Ende Mai 1944 wurde Nyiszli mit Frau und 15-jähriger Tochter in das KZ Auschwitz-Birkenau deportiert und zunächst im KZ Auschwitz-Monowitz zu Zwangsarbeit im Buna-Zweigwerk der I.G. Farben eingesetzt. Ende Juni 1944 wurde er aufgrund seiner Tätigkeit als Arzt in den Häftlingskrankenbau nach Auschwitz-Birkenau überstellt. Dort wurde er vom ersten Lagerarzt Josef Mengele als Pathologe in dem neu eingerichteten Sektionsraum des Krematorium II eingesetzt. Als Mitte Januar 1945 die Evakuierung des Lagers mit einem folgenden Todesmarsch nach Mauthausen erfolgte, überlebte Nyiszli im Nebenlager Ebensee, wo er Anfang Mai von amerikanischen Truppen aus der Gefangenschaft befreit wurde.

Nach der Rückkehr in seine Heimat verfasste Nyiszli innerhalb von wenigen Monaten seinen Erinnerungsbericht. Er wurde 1946 in ungarischer Sprache unter dem Titel „Ich war der Pathologe von Dr. Mengele im Auschwitzer Krematorium“ veröffentlicht. Nyiszlis Memoiren waren der erste Bericht über die tragische Zwangsarbeit der jüdischen Sonderkommandos" in Auschwitz-Birkenau in den Krematorien und über den bewaffneten Häftlingsaufstand in der Todesfabrik Auschwitz.
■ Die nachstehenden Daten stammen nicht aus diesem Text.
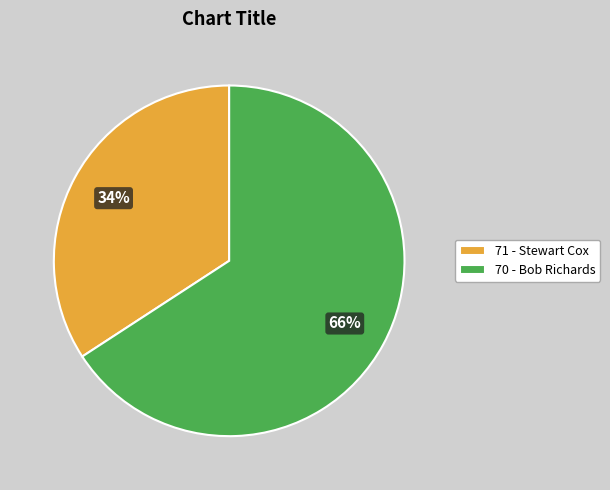

What percentage is the 71 - Stewart Cox slice, to the nearest percent?

34%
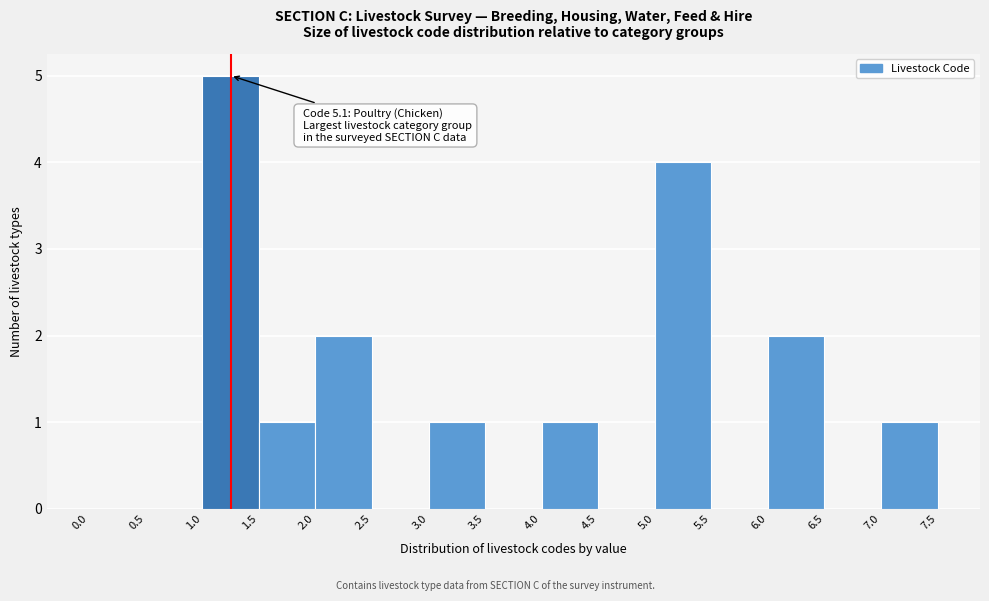

Over which range of the x-axis is the bar tallest?

1.0 to 1.5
Wesentliche Teile seiner Berichte wurden im Film von B. NelsonDie Grauzone (Orig: The Grey zone)“ (USA 2001) verarbeitet.

Im Oktober 1947 sagte Nyiszli als Zeuge vor dem Internationalen Militärtribunal in Nürnberg über seine Zeit im Sonderkommando im KZ Auschwitz-Birkenau aus. Nyiszli starb 1956 nach langer Krankheit an einem Herzinfarkt.

Werk[Bearbeiten]

  • Dr. Mengele boncoloorvosa voltam az Auschwitz-i krematoriumban. Debrecen 1946. (Ungarisch und Rumänisch; 1960 ins Englische und 1951 ins Französische übersetzt)
    • In Deutsch: Ich war Doktor Mengeles Assistent. Ein Gerichtsmediziner in Auschwitz. Übers. Angelika Bihari. Frap-Books, Oświęcim 2004.
  • Friedrich Herber (Hrsg.): Im Jenseits der Menschlichkeit. Ein Gerichtsmediziner in Auschwitz. Dietz, Berlin 2005, ISBN 3-320-02061-7.
  • Sonderkommando. in Hans Günther Adler, Hermann Langbein & Ella Lingens-Reiner Hgg.: Auschwitz. Zeugnisse und Berichte. 2. rev. Aufl. EVA, Köln 1979 (Erstaufl.: 1962) ISBN 3-434-00411-4, S. 64–73.

Literatur[Bearbeiten]

  • Eric Friedler, Barbara Siebert, Andreas Kilian: Zeugen aus der Todeszone. Das jüdische Sonderkommando in Auschwitz. dtv, München 2005, ISBN 3-423-34158-0.
  • Gideon Greif: Stufen der Auseinandersetzung im Verständnis und Bewusstsein der Shoah in der israelischen Gesellschaft, 1945–2002. In: psychosozial. Nr. 93 (Heft 3/2003).